(Data extract)

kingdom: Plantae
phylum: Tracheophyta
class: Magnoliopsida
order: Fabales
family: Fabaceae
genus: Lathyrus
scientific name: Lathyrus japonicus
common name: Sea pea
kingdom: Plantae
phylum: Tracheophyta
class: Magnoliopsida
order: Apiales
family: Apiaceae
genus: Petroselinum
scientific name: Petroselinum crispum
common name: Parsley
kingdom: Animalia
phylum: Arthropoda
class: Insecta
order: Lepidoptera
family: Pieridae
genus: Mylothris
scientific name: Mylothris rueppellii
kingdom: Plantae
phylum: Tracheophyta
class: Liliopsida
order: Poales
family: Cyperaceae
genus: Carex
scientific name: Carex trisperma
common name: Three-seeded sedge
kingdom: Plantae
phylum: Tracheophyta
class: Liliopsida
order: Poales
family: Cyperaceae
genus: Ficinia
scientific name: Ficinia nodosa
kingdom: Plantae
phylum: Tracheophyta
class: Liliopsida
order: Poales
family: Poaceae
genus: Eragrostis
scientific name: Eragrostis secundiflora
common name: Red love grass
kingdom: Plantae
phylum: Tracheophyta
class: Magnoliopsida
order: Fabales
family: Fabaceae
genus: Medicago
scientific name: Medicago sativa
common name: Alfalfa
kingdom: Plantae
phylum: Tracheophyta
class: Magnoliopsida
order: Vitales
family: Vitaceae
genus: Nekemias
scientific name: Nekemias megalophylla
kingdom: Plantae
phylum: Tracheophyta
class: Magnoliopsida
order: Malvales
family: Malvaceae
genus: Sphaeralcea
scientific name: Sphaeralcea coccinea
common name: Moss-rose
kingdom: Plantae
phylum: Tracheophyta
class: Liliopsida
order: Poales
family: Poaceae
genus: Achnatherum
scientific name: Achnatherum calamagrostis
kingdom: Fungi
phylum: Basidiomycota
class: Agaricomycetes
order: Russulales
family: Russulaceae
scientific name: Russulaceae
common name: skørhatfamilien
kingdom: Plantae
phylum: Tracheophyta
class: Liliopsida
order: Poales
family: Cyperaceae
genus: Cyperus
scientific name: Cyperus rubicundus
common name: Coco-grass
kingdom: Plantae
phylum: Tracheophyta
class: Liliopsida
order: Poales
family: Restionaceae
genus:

(Aim) Lay out the material from its start through the line containing "genus: Achnatherum" as a two-column CSV with the headers field and value, one row per line. Put each line's text and its answer in their own quoted fields, with any line breaks replaced by spaces.

(Exercise result)
field,value
"kingdom:","Plantae"
"phylum:","Tracheophyta"
"class:","Magnoliopsida"
"order:","Fabales"
"family:","Fabaceae"
"genus:","Lathyrus"
"scientific name:","Lathyrus japonicus"
"common name:","Sea pea"
"kingdom:","Plantae"
"phylum:","Tracheophyta"
"class:","Magnoliopsida"
"order:","Apiales"
"family:","Apiaceae"
"genus:","Petroselinum"
"scientific name:","Petroselinum crispum"
"common name:","Parsley"
"kingdom:","Animalia"
"phylum:","Arthropoda"
"class:","Insecta"
"order:","Lepidoptera"
"family:","Pieridae"
"genus:","Mylothris"
"scientific name:","Mylothris rueppellii"
"kingdom:","Plantae"
"phylum:","Tracheophyta"
"class:","Liliopsida"
"order:","Poales"
"family:","Cyperaceae"
"genus:","Carex"
"scientific name:","Carex trisperma"
"common name:","Three-seeded sedge"
"kingdom:","Plantae"
"phylum:","Tracheophyta"
"class:","Liliopsida"
"order:","Poales"
"family:","Cyperaceae"
"genus:","Ficinia"
"scientific name:","Ficinia nodosa"
"kingdom:","Plantae"
"phylum:","Tracheophyta"
"class:","Liliopsida"
"order:","Poales"
"family:","Poaceae"
"genus:","Eragrostis"
"scientific name:","Eragrostis secundiflora"
"common name:","Red love grass"
"kingdom:","Plantae"
"phylum:","Tracheophyta"
"class:","Magnoliopsida"
"order:","Fabales"
"family:","Fabaceae"
"genus:","Medicago"
"scientific name:","Medicago sativa"
"common name:","Alfalfa"
"kingdom:","Plantae"
"phylum:","Tracheophyta"
"class:","Magnoliopsida"
"order:","Vitales"
"family:","Vitaceae"
"genus:","Nekemias"
"scientific name:","Nekemias megalophylla"
"kingdom:","Plantae"
"phylum:","Tracheophyta"
"class:","Magnoliopsida"
"order:","Malvales"
"family:","Malvaceae"
"genus:","Sphaeralcea"
"scientific name:","Sphaeralcea coccinea"
"common name:","Moss-rose"
"kingdom:","Plantae"
"phylum:","Tracheophyta"
"class:","Liliopsida"
"order:","Poales"
"family:","Poaceae"
"genus:","Achnatherum"